◆ **Problem**
In the listing, determine how many lines contain "controller". The reply is that number alone.

◆ **Exercise data**
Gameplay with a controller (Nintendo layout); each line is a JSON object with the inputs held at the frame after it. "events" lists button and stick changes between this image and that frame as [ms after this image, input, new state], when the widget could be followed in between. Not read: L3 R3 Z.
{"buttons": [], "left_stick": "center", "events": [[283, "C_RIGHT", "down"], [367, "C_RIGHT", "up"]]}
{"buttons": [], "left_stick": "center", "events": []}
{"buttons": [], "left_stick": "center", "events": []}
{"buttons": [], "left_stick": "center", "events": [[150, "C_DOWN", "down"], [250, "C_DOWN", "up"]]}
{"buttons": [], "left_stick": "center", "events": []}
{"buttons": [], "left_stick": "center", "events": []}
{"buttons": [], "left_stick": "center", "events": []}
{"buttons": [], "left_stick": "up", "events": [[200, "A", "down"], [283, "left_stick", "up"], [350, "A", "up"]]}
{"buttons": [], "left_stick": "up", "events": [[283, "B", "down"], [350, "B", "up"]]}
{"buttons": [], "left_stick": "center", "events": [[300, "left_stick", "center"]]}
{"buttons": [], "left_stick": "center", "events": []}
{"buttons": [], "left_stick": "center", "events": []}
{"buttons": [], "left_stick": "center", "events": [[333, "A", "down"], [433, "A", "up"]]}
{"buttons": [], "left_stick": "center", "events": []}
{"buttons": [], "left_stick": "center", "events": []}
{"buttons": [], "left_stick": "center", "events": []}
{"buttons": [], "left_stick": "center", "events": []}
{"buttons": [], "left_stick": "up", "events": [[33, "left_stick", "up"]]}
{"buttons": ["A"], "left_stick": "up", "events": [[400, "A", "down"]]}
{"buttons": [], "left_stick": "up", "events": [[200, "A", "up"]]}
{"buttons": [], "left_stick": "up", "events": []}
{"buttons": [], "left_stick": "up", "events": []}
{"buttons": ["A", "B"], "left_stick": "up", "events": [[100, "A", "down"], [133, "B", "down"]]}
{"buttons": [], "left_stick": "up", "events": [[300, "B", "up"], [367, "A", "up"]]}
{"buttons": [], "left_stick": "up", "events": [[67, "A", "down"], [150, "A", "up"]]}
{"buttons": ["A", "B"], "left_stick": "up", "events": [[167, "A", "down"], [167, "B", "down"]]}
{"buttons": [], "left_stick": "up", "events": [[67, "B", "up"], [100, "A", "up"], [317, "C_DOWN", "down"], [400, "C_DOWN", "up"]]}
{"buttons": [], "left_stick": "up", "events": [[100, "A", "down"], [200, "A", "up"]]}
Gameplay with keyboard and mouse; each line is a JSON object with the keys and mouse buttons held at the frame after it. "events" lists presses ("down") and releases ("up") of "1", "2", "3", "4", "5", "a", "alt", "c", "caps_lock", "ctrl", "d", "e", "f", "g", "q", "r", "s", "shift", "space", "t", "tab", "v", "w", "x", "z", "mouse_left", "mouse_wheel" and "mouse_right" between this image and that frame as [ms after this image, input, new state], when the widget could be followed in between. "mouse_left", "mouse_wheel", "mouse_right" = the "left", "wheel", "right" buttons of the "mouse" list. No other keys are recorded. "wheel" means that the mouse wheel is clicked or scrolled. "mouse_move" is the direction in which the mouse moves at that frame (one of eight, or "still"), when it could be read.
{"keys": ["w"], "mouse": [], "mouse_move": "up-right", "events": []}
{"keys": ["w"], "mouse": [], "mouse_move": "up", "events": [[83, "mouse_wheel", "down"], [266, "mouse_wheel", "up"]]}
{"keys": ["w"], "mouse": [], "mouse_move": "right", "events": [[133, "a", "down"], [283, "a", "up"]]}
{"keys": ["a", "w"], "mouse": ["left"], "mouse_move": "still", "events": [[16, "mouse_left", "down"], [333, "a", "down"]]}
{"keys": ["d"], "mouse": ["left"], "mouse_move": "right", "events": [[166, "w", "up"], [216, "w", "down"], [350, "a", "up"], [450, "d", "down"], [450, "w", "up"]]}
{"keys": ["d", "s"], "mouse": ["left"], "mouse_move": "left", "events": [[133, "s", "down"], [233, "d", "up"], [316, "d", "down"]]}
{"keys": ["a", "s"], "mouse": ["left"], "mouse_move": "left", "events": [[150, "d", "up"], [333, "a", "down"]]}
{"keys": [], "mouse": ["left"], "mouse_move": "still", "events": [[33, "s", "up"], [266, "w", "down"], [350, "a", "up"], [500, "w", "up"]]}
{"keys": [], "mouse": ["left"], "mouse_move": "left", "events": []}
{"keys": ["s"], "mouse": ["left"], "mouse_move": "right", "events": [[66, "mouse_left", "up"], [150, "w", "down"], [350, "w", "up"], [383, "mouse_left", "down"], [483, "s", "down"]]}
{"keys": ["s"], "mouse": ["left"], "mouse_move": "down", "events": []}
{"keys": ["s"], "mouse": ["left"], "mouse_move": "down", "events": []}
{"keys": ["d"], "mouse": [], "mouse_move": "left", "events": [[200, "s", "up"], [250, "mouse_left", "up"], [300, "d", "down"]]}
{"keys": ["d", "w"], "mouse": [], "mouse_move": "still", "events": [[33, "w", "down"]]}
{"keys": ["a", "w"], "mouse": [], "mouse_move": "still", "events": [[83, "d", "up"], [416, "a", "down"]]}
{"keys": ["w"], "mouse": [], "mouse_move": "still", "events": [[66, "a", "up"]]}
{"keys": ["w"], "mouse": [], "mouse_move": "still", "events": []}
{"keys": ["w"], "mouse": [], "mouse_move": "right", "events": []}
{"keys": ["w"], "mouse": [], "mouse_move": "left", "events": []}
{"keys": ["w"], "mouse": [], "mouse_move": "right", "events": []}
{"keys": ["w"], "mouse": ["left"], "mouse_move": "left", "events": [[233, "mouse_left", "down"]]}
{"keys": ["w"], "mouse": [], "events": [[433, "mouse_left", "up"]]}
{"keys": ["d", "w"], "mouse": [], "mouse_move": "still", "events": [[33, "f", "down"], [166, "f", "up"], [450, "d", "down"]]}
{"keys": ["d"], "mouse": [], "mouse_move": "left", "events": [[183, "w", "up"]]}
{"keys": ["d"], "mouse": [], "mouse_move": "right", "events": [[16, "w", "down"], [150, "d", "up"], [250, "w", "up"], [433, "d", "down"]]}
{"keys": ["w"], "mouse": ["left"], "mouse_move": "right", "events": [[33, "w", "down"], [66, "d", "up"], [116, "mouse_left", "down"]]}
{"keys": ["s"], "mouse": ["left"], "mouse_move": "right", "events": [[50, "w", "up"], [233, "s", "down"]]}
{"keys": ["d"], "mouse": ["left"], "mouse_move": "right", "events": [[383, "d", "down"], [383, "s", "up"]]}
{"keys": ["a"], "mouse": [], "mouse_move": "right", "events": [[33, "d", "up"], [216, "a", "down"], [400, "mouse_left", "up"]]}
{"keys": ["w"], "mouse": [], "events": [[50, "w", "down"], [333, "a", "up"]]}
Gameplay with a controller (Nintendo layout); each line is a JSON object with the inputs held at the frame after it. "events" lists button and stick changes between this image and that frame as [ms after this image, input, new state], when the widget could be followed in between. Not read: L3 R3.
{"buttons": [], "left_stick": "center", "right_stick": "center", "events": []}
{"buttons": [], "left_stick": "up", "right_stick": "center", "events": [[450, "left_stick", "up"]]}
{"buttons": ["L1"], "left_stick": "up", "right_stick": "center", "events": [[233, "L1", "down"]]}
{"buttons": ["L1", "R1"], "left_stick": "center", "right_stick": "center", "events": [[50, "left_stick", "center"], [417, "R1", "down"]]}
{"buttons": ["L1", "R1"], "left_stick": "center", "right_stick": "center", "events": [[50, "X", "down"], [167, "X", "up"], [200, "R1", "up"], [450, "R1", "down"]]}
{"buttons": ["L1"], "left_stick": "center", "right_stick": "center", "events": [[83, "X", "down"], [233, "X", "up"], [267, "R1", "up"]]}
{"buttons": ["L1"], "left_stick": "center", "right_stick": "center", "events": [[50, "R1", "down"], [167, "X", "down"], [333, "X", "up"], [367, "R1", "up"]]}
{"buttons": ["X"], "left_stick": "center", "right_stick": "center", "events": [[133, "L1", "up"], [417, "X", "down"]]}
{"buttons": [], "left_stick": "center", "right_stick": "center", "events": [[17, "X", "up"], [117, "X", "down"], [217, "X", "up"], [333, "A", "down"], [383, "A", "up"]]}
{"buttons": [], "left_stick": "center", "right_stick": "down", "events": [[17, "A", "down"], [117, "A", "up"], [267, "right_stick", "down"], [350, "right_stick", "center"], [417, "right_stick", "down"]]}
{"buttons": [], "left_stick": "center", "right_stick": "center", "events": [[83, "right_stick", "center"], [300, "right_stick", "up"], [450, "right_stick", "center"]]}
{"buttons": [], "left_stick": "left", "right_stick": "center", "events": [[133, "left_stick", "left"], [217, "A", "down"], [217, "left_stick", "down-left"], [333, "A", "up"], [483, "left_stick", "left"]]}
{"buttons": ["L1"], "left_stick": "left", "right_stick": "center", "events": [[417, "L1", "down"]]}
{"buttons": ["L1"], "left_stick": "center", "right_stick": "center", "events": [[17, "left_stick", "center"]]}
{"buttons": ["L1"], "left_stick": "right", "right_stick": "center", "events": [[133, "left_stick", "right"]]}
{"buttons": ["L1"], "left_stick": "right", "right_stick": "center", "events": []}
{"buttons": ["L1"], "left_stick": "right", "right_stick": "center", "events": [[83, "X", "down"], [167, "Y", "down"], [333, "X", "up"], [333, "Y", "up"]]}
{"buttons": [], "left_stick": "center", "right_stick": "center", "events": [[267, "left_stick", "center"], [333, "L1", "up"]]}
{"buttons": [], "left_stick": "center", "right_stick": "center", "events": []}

◆ **Result**
2